Photo credit: Jared Nyataya | Nation Media Group

Auditor-General Nancy Gathungu has rubbished the government’s revenue projections as “over-optimistic” and unrealistic amid fears they may excite insatiable borrowing to finance annual budgets in a damning assessment of the National Treasury’s fiscal planning.

Ms Gathungu, in a document to the Budget and Appropriations Committee (BAC) of the National Assembly, notes that the projections by the Treasury, which the Kenya Revenue Authority (KRA) struggles to meet, is an indicator of “inadequate revenue planning and forecasting.”

She warns that, if the unrealistic projections persist, the government will find it difficult to finance its annual budgets without borrowing locally and externally, effectively escalating the public debt. The document lays says that, for the past nine months of the current financial year,- the actual revenue collection stands at Sh1.59 trillion against a target of Sh1.968 trillion. This is a 60 percent achievement of the projected revenue of Sh2.62 trillion in direct and indirect taxes as well as Appropriations in Aid (AiA).

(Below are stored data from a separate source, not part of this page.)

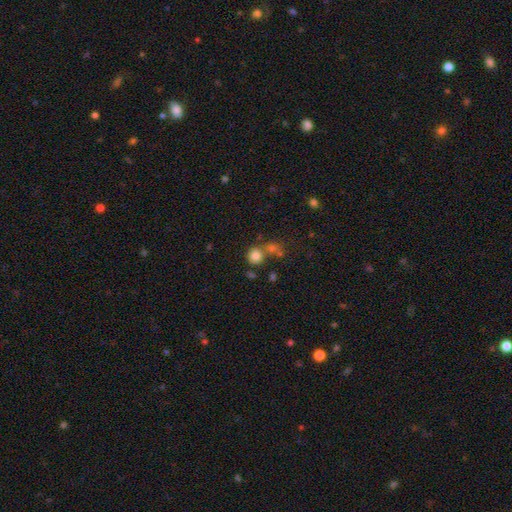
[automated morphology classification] smooth-or-featured: smooth: 79% | star or artifact: 14% | featured or disk: 7%
  how-rounded: round: 90% | in between: 9% | cigar-shaped: 1%
  merging: none: 64% | merger: 22% | minor disturbance: 9% | major disturbance: 4%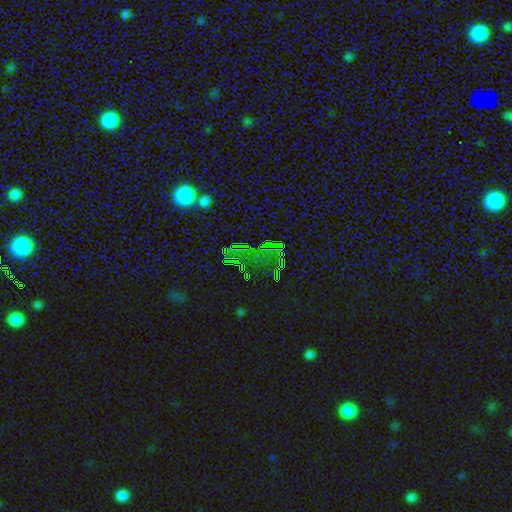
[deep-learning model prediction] Morphology: type=star or artifact (75%).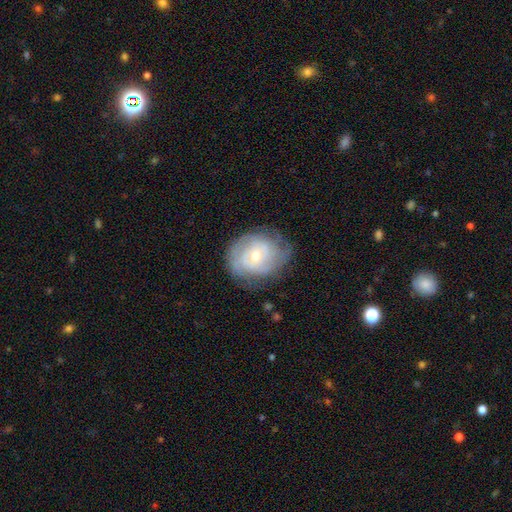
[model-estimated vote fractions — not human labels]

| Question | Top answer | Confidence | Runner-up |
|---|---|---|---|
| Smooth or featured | featured or disk | 72% | smooth (21%) |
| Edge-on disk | no | 96% | yes (4%) |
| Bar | no | 65% | weak (28%) |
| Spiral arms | yes | 85% | no (15%) |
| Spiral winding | tight | 67% | medium (25%) |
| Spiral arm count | can't tell | 46% | 2 (25%) |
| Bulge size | small | 52% | moderate (44%) |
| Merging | none | 71% | minor disturbance (19%) |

Given the scenario, KRA would need to collect Sh1.04 trillion for the remaining three months of the fourth quarter to meet the Sh2.62 trillion revenue projections for the current financial year, “which is highly unlikely given the current challenges.”

Sh3.9 trillion

The revelations come as the National Assembly approved the government’s Sh3.9 trillion spending plans for the 2024-2025 financial year against a revenue projection of Sh2.95 trillion.

This raises questions over the government’s fiscal discipline amid glaring missed revenue targets for the current and previous years. Included in the Sh2.95 trillion revenue projection is Sh302 billion to be raised in proposed new taxation measures as provided for in the Finance Bill 2024.

The new tax proposals have elicited widespread condemnation from a majority of Kenyans, including finance experts and lawyers, as too punitive to already overburdened taxpayers.

The Finance Bill is due for debate in the House this week via a report of the Finance and National Planning Committee that has been sifting through over 500 submissions on the Bill for the past two weeks.

The 2022 Kenya Public Expenditure and Financial Accountability Assessment report indicated that Kenya’s fiscal discipline is weakened by the unreliability of “aggregate revenue outturn caused by over-optimistic targets.”

In the next financial year that starts on July 1, 2024, the government has projected KRA to collect Sh2.95 trillion in ordinary revenue, a substantial increase of 12 percent from the 2023/24 projections of Sh2.62 trillion.

Revenue collections

An analysis of the last three financial years shows that the government revenue collections have grown by 28 percent from Sh1.6 trillion in 2020/21 to Sh2.06 trillion for 2022/23 financial year.

The expected increased borrowing will escalate the country’s public debt, currently slightly over Sh11 trillion, meaning that the government will continue to face difficulties financing its own recurrent and development obligations.

The 2024 Budget Policy Statement (BPS) had projected an expenditure plan of Sh4.2 trillion against a revenue projection of Sh2.95 trillion. However, the Treasury reduced the projections by Sh270 billion owing to missed revenue targets. The revised expenditure plans left a fiscal deficit of Sh703.9 billion that was to be financed through domestic loans (Sh377.7 billion) and foreign borrowing of Sh326 billion.